- Passage
┄┄┄┄┄┄┄┄┄┄┄┄┄┄┄┄┄┄┄┄

# The US and Pakistan Should "Divorce"



## Marauder06 (Aug 23, 2012)

Here, here!

http://worldnews.nbcnews.com/_news/...divorce-ex-ambassador-to-washington-says?lite




> *Updated at 7:10 a.m. ET: *WASHINGTON - The United States and Pakistan should stop pretending they are allies and amicably "divorce," Pakistan's former ambassador to Washington said on Wednesday, citing unrealistic expectations in both countries that include U.S. hopes Islamabad will sever its links to extremists.
> 
> "If in 65 years, you haven't been able to find sufficient common ground to live together, and you had three separations and four reaffirmations of marriage, then maybe the better way is to find friendship outside of the marital bond," Husain Haqqani said, addressing the Center for the National Interest, a Washington think tank.
> 
> ...


----------



## Grey (Aug 23, 2012)

Love the dudes last name. Fitting that a guy named Haqqani doesn't want Pakistan to play with the US anymore.


----------



## Chopstick (Aug 23, 2012)

Does the US get the fiftyeleventygazillion dollars back as alimony in the settlement?  I dont have a problem with Pakistan getting the "USMC made in Pakistan" jackets.


----------



## AWP (Aug 23, 2012)

Grey said:


> Love the dudes last name. Fitting that a guy named Haqqani doesn't want Pakistan to play with the US anymore.

┄┄┄┄┄┄┄┄┄┄┄┄┄┄┄┄┄┄┄┄

- Given records
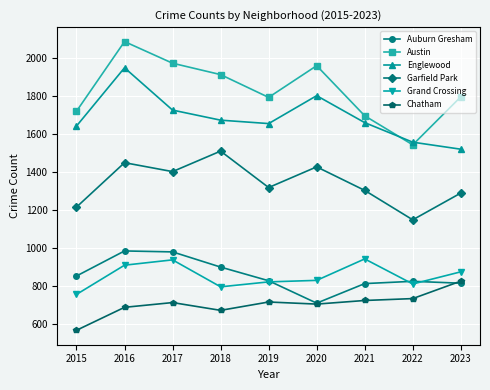

What is the value of the Garfield Park point at the 8th from the left?

1147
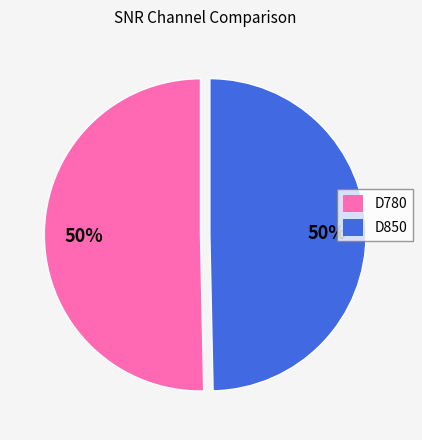

To the nearest percent, what is the average slice percentage?

50%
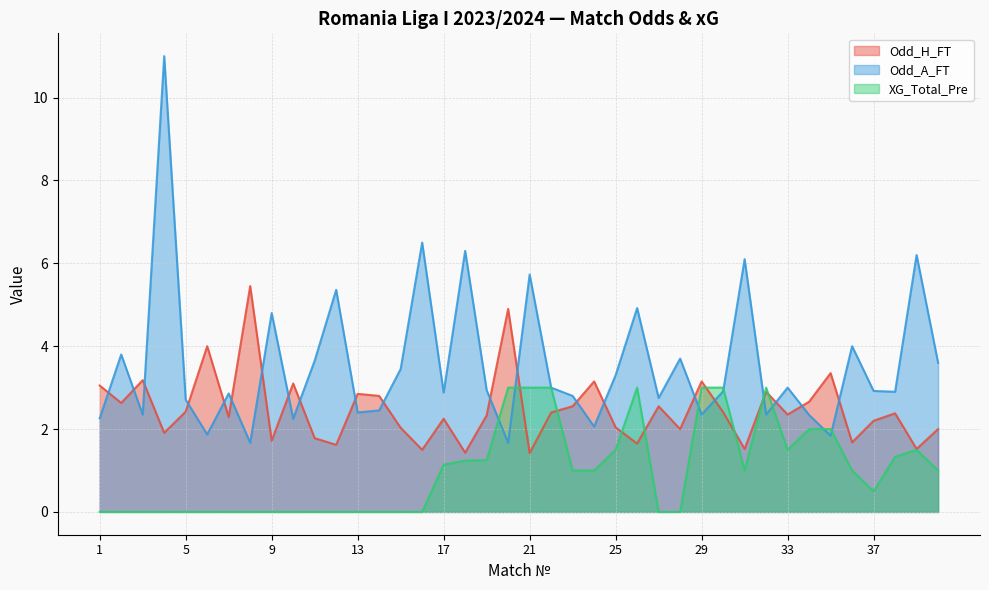

How many times do XG_Total_Pre and Odd_A_FT cross each other?

8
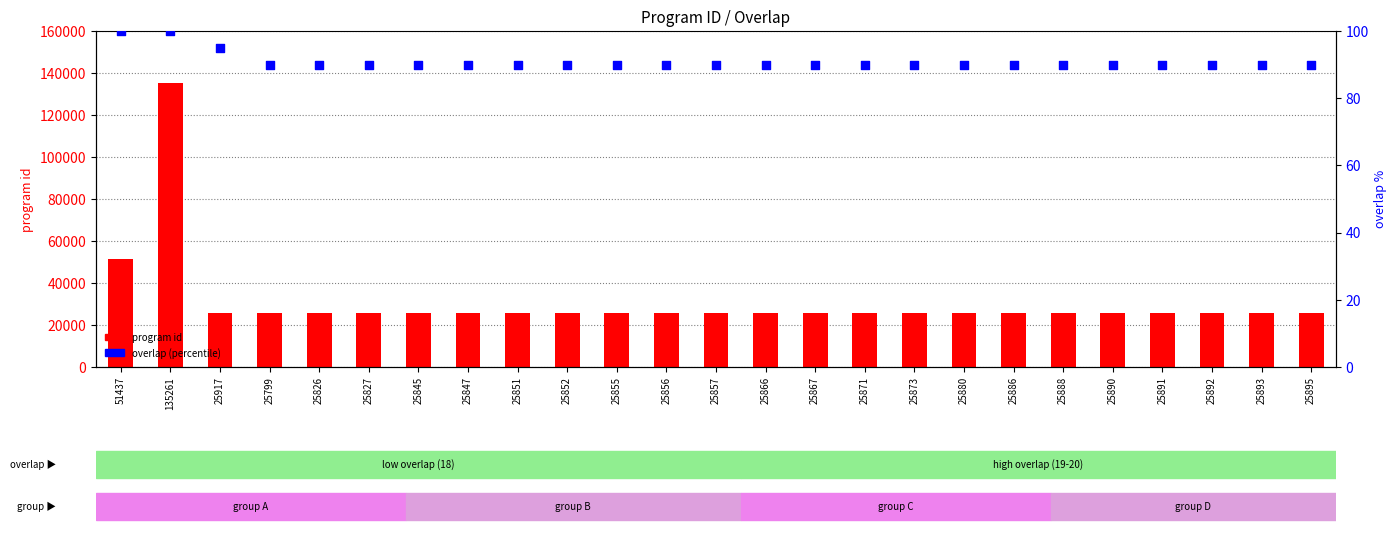

At how many categories does at least one series exceed 46056?

2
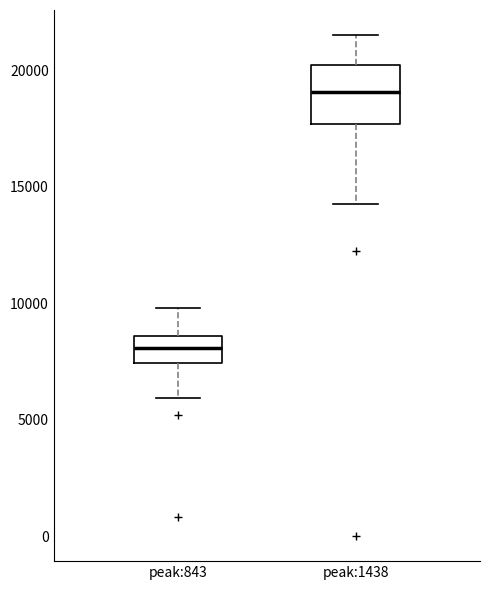

Which box is the tallest, from its lower edge to its upper edge?

peak:1438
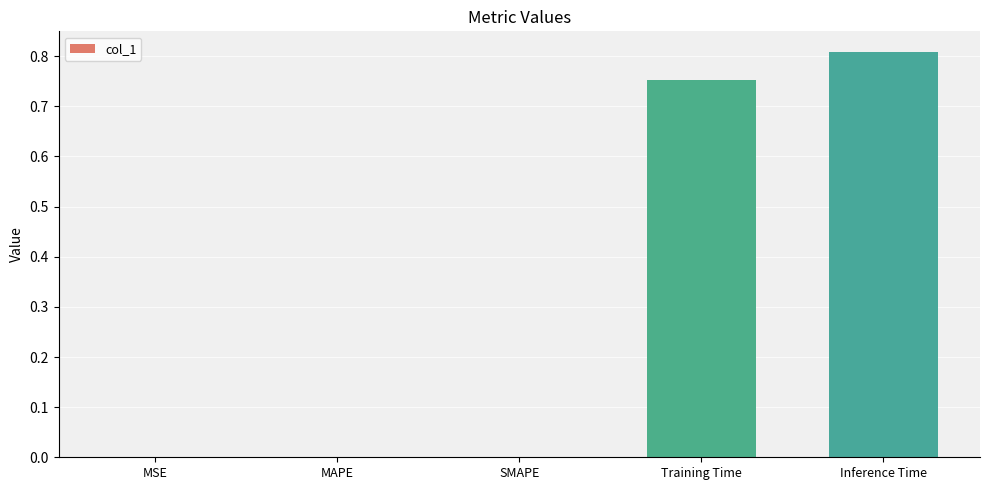

True or false: the data shows 0.0 at SMAPE.

True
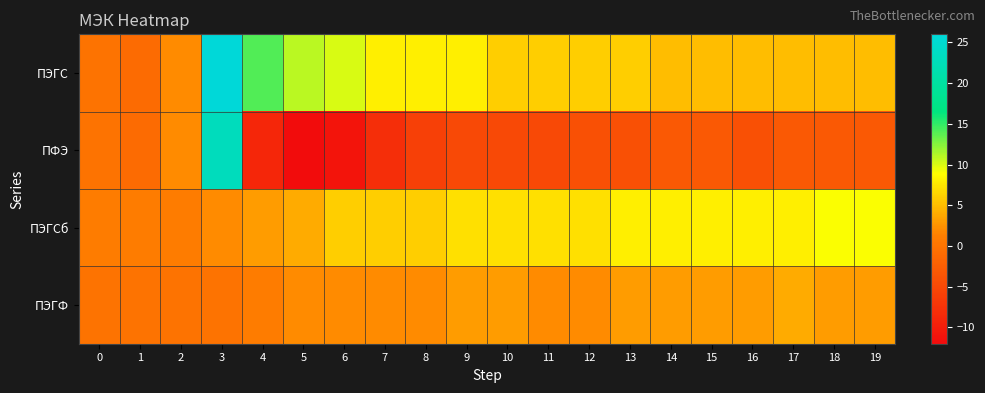

Which has a higher value, 1 or 19?

19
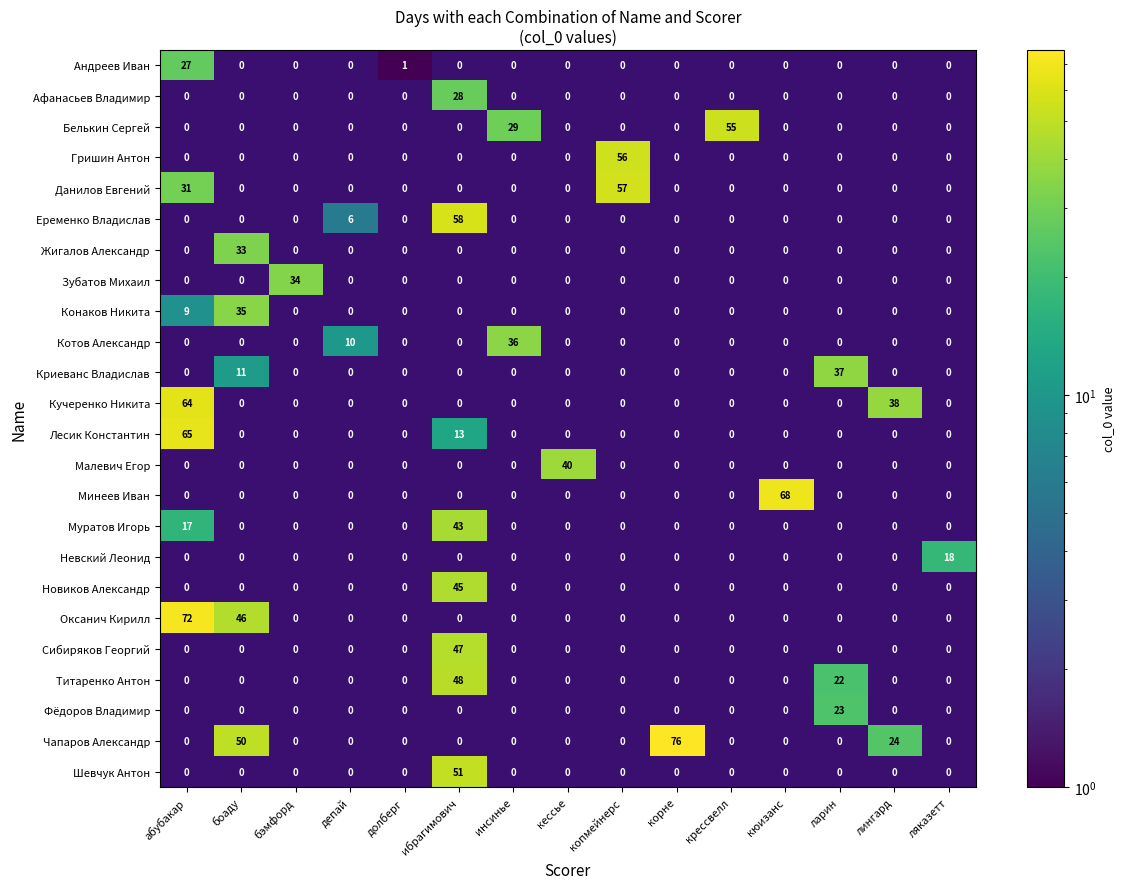

What is the maximum value shown in the chart?

76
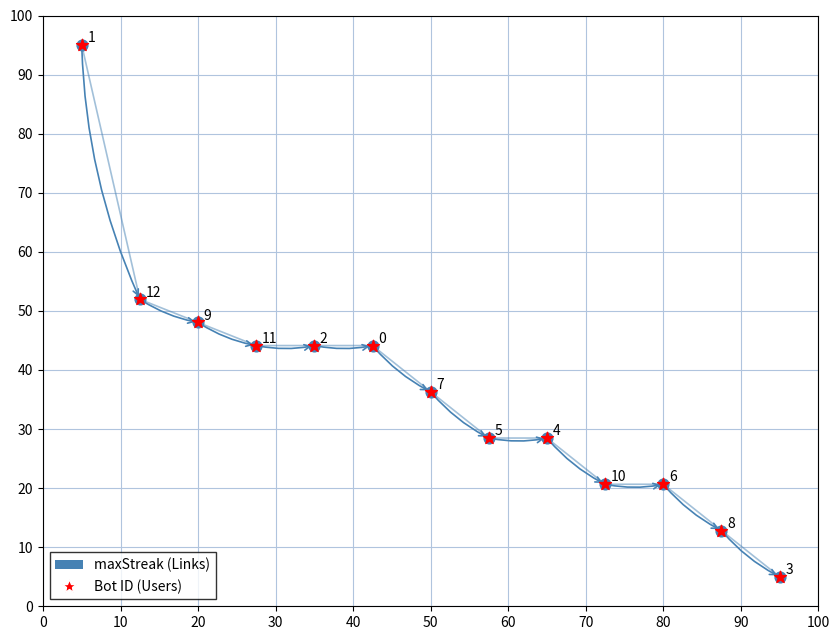

What is the greatest value displayed?

95.0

┄┄┄┄┄┄┄┄┄┄┄┄┄┄┄┄┄┄┄┄

- Problem set
[1] In the forum thread about the US and Pakistan, which think tank did the former ambassador address?
[2] Check each statement against the forum thread about the US and Pakistan. For each, answer yes or no and quote the words from the thread that decide it.
(a) The former ambassador made his remarks on a Wednesday.
(b) The former ambassador spoke at a think tank in New York.
(c) The former ambassador described three separations in the relationship between the two countries.
[3] Continue the forum thread about the US and Pakistan from the point where it stops.

- Answers provided
[1] The Center for the National Interest, a Washington think tank.

[2]
(a) Yes: "Pakistan's former ambassador to Washington said on Wednesday"
(b) No: "the Center for the National Interest, a Washington think tank"
(c) Yes: "you had three separations and four reaffirmations of marriage"

[3]
I don't think he's related to the Haqqani network.


----------



## Grey (Aug 23, 2012)

Didn't think he was, it was a joke.


----------



## Marauder06 (Aug 23, 2012)

Grey said:


> Didn't think he was, it was a joke.


 
I didn't think it was a joke the first time I heard it.   "The ambassador to the US is a Haqqani?  GTFO!"  but then I did some investigating and it appeared he wasn't connected to the network.  Well, "not connected" inasmuch as one can be a high-level member of the Pakistan government and not be connected to them.


----------



## AWP (Aug 23, 2012)

If India invaded Pakistan I think I'd merc myself out for a pack of gum just for the chance to watch Islamabad burn.


----------



## RackMaster (Aug 23, 2012)

Freefalling said:


> If India invaded Pakistan I think I'd merc myself out for a pack of gum just for the chance to watch Islamabad burn.


 
I'd be looking for the nearest bookie taking bets and put a few coins down on India FTW!  ;)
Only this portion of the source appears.